§ **Exercices à réaliser**
a) D'après le passage sur le festival de Vesoul, à quelles dates se tient la 31e édition ?
b) Affichez chaque ligne des rangées qui contient la chaîne « calc », en tenant compte de la casse.

§ **Extrait du document**

+--

Parfois une banale recherche sur internet peut emmener loin. Jusqu’en Asie ? Peut-être. Au détour d’une discussion, le nom du réalisateur Jia Zhang-ke est tapé dans un moteur de recherche. Dans la page des résultats, un autre nom nous interpelle : Vesoul. Étrange. On approfondit. Vesoul, Asie, cinéma… Ah mais oui le FICA! Le « festival international des cinémas d’Asie de Vesoul ». 100% notre came, pourtant on a jamais testé. 31ème édition du 11 au 18 février, c’est bon pour les dates. Une rapide concertation et c’est validé !

+--

§ **Données fournies**
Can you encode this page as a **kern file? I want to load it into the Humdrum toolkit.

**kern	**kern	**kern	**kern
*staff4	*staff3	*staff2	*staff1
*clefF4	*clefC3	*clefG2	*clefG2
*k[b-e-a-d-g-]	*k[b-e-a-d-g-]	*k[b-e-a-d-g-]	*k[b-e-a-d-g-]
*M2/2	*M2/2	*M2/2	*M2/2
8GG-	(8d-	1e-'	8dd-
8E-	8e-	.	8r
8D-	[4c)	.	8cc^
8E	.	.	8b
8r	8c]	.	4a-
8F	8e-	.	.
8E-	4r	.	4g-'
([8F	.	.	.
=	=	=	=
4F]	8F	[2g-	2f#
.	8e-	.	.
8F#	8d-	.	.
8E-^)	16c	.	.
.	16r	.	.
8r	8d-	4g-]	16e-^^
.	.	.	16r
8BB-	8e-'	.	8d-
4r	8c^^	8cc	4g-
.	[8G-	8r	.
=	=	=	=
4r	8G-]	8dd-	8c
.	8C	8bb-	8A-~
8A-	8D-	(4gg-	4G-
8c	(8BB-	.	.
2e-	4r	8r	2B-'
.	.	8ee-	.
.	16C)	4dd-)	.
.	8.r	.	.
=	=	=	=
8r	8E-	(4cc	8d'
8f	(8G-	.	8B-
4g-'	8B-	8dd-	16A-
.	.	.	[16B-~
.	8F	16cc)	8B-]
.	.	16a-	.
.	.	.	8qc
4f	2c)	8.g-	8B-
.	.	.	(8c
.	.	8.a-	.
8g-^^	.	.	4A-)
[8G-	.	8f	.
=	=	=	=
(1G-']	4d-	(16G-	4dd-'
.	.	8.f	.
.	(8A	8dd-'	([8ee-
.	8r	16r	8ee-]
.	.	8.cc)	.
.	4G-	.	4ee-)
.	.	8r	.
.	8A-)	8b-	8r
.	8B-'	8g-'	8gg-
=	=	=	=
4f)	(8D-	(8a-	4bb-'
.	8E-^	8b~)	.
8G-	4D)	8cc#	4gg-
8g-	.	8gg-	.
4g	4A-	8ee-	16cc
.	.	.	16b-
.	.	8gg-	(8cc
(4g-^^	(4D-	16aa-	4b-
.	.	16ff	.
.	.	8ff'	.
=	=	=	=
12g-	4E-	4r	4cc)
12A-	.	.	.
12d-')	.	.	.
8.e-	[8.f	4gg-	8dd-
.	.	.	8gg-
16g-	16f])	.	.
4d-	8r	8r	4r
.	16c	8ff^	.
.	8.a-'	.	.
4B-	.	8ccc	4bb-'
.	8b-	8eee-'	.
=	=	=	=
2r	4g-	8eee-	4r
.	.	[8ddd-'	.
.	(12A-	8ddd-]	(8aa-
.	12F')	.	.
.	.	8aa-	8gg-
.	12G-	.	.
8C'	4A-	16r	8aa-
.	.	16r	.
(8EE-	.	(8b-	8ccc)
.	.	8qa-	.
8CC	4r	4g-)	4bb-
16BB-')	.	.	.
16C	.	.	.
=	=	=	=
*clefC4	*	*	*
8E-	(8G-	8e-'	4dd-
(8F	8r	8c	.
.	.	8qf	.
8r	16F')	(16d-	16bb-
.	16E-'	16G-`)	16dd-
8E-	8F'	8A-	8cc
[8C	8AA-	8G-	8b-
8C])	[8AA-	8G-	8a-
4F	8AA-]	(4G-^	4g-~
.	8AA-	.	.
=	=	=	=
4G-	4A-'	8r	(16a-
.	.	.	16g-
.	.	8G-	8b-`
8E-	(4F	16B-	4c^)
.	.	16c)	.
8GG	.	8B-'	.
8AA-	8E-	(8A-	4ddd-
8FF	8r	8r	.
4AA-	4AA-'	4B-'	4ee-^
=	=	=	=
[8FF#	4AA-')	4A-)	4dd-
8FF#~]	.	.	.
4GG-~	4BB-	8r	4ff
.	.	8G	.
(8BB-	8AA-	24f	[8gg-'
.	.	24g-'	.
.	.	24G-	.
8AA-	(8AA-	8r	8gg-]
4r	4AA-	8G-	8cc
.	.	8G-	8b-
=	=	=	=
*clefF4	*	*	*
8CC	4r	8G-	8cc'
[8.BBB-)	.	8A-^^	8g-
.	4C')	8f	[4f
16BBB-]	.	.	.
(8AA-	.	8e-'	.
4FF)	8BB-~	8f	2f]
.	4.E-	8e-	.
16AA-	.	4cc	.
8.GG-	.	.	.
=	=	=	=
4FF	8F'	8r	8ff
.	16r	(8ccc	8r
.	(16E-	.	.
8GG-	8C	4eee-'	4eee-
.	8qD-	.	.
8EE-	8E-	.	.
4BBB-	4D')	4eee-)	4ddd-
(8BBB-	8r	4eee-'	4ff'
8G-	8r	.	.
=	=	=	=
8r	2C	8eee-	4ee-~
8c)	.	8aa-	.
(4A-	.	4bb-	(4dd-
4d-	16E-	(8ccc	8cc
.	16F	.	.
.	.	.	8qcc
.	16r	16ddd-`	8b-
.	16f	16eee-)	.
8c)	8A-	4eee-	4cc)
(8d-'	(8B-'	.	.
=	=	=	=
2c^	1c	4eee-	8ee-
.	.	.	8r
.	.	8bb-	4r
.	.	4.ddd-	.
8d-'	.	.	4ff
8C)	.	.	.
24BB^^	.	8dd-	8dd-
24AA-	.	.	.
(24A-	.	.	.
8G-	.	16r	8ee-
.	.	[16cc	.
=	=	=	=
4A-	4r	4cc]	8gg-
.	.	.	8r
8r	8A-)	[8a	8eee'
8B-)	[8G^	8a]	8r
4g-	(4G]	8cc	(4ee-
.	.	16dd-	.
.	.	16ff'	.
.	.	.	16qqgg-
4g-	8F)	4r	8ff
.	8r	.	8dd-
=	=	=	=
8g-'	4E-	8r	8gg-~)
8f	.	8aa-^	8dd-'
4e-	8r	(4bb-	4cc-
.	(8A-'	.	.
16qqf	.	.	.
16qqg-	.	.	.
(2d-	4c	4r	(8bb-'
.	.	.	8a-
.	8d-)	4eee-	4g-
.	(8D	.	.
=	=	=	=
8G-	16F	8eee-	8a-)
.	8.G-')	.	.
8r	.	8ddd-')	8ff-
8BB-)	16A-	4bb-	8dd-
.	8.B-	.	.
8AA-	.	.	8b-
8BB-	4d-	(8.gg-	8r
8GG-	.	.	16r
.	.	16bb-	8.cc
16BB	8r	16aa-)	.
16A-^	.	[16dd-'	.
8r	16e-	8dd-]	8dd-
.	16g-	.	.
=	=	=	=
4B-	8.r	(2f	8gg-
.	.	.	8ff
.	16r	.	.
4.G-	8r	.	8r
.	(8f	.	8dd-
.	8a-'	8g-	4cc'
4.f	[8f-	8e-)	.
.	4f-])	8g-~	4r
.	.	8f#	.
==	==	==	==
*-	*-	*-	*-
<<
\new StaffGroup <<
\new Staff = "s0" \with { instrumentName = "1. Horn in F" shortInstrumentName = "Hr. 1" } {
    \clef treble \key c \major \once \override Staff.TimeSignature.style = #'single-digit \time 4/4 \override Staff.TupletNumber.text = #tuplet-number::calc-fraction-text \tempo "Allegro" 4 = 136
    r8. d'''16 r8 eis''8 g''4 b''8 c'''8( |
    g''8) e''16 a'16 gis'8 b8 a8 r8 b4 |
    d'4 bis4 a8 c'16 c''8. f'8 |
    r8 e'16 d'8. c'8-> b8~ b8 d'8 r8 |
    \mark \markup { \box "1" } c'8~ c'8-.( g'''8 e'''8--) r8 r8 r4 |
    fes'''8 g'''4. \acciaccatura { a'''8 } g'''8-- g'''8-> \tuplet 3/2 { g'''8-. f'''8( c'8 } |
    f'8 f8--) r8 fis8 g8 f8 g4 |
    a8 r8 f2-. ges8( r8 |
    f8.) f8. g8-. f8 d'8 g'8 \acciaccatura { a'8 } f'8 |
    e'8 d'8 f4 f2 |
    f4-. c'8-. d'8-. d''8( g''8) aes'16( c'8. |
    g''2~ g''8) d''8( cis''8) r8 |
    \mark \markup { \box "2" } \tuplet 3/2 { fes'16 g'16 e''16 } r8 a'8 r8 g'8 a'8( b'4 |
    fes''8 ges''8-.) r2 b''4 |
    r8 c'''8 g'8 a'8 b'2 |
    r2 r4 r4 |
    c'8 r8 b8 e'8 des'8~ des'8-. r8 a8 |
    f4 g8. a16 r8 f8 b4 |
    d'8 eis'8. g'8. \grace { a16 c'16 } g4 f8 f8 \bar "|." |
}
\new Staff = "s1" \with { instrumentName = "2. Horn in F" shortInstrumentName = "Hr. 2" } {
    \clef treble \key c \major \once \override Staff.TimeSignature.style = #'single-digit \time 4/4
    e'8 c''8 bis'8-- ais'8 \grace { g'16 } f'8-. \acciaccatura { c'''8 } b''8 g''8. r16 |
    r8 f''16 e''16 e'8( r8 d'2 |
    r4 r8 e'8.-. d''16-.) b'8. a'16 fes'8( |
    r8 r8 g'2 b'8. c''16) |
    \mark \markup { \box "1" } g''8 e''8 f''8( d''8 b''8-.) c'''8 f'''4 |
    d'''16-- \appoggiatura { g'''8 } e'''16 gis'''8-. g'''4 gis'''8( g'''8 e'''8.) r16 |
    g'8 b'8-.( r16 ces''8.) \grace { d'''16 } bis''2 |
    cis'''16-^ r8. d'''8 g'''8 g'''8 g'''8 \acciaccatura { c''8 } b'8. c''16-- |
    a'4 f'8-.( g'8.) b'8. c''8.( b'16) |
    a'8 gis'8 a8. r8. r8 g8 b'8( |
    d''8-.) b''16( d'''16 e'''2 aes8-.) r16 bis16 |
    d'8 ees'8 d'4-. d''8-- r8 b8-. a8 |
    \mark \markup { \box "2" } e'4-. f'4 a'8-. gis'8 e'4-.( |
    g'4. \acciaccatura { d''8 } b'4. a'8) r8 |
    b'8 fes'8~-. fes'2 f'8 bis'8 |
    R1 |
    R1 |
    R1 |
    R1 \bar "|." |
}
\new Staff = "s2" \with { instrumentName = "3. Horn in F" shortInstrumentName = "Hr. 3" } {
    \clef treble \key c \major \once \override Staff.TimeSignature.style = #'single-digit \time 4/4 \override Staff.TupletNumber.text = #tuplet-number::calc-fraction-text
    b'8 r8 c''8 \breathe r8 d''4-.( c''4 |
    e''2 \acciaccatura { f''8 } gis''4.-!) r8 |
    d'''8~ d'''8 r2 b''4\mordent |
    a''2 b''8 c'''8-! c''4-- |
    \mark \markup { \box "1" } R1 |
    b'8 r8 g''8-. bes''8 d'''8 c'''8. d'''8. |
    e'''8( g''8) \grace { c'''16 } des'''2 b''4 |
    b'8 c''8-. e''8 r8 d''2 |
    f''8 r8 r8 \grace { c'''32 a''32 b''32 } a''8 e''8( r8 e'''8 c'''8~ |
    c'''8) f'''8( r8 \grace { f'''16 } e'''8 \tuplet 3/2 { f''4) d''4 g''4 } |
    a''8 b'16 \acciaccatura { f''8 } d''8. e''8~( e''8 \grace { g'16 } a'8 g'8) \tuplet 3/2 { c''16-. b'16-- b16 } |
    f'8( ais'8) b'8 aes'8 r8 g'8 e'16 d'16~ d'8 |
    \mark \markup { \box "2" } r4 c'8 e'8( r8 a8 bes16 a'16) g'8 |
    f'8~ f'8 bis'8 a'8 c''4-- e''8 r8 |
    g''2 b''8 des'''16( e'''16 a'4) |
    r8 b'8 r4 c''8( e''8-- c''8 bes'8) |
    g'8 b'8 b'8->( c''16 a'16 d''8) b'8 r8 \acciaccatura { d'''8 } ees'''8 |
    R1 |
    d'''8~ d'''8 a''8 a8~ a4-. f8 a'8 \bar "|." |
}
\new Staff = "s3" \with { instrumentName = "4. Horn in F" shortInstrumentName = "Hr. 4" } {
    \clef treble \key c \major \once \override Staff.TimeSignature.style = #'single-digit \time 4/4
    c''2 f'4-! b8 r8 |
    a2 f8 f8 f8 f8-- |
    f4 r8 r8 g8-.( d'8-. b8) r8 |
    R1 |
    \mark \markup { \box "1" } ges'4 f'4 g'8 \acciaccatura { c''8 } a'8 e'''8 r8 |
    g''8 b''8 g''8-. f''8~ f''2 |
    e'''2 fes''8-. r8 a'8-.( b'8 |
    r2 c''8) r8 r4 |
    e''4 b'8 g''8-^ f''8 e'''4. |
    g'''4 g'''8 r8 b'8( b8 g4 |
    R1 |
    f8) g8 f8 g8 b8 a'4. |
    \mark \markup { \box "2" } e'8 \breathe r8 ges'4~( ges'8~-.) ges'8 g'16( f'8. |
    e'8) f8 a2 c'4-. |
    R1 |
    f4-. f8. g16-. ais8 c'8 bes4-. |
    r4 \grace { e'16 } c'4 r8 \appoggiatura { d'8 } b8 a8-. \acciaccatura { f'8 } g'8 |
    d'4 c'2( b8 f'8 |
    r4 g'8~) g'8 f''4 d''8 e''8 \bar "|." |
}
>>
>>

+--

§ **Résultats par exercice**
a) Du 11 au 18 février.

b)
    \clef treble \key c \major \once \override Staff.TimeSignature.style = #'single-digit \time 4/4 \override Staff.TupletNumber.text = #tuplet-number::calc-fraction-text \tempo "Allegro" 4 = 136
    \clef treble \key c \major \once \override Staff.TimeSignature.style = #'single-digit \time 4/4 \override Staff.TupletNumber.text = #tuplet-number::calc-fraction-text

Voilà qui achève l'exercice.